→ **WHAT TO DO**
Please return the listing below word for word, minus its pictures.

---

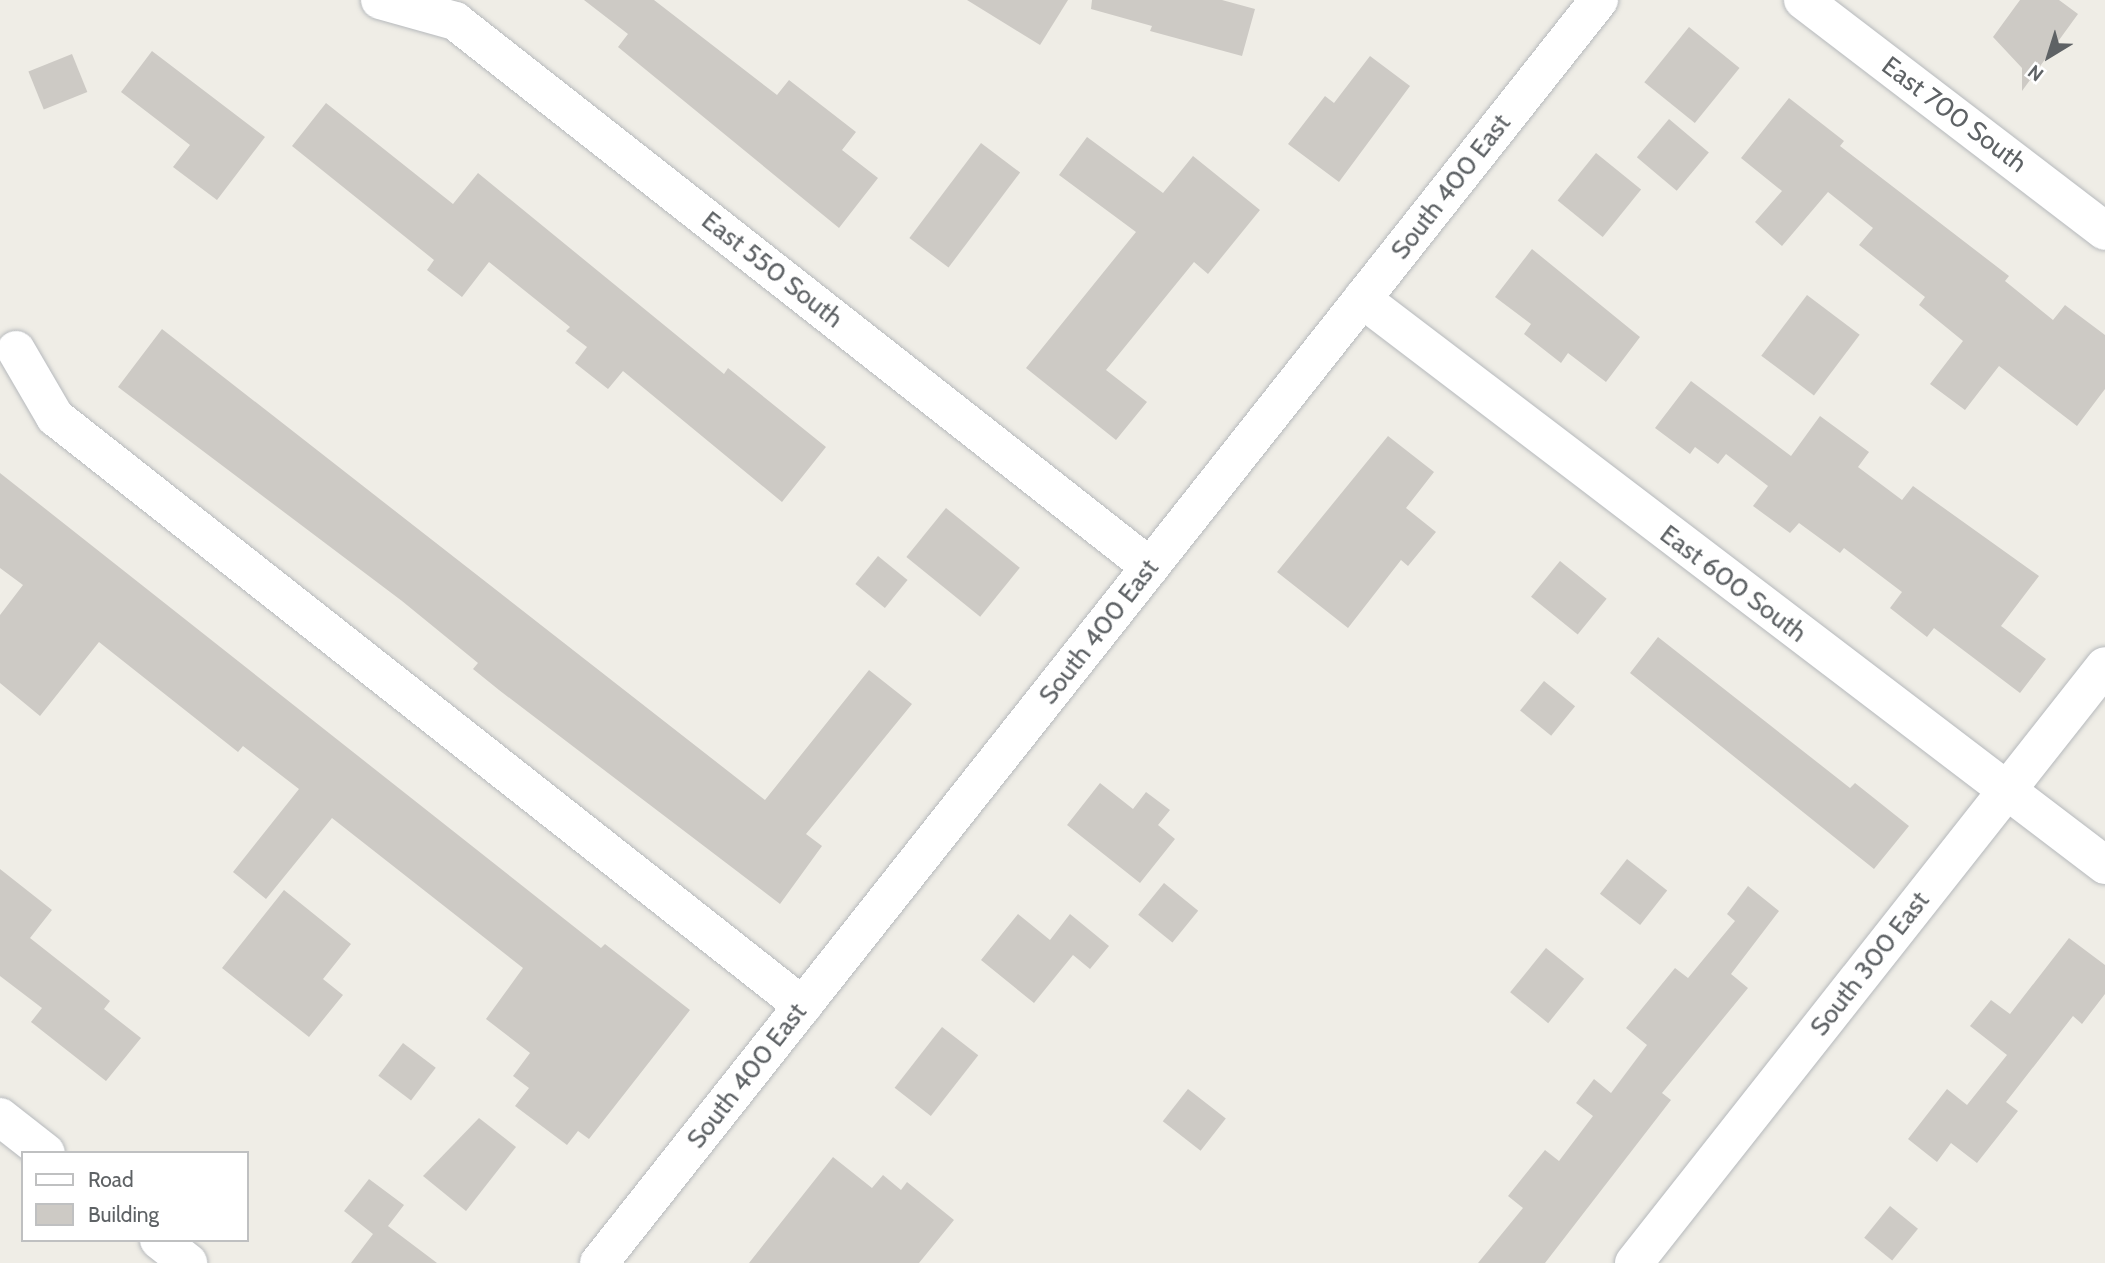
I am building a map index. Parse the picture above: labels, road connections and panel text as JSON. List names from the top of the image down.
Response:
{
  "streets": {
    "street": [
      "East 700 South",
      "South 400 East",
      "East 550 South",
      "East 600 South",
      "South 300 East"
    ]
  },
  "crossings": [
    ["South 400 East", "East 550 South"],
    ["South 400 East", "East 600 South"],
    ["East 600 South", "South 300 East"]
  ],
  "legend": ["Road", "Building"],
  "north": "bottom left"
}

---

→ **ANSWER BOX**
I am building a map index. Parse the picture above: labels, road connections and panel text as JSON. List names from the top of the image down.
Response:
{
  "streets": {
    "street": [
      "East 700 South",
      "South 400 East",
      "East 550 South",
      "East 600 South",
      "South 300 East"
    ]
  },
  "crossings": [
    ["South 400 East", "East 550 South"],
    ["South 400 East", "East 600 South"],
    ["East 600 South", "South 300 East"]
  ],
  "legend": ["Road", "Building"],
  "north": "bottom left"
}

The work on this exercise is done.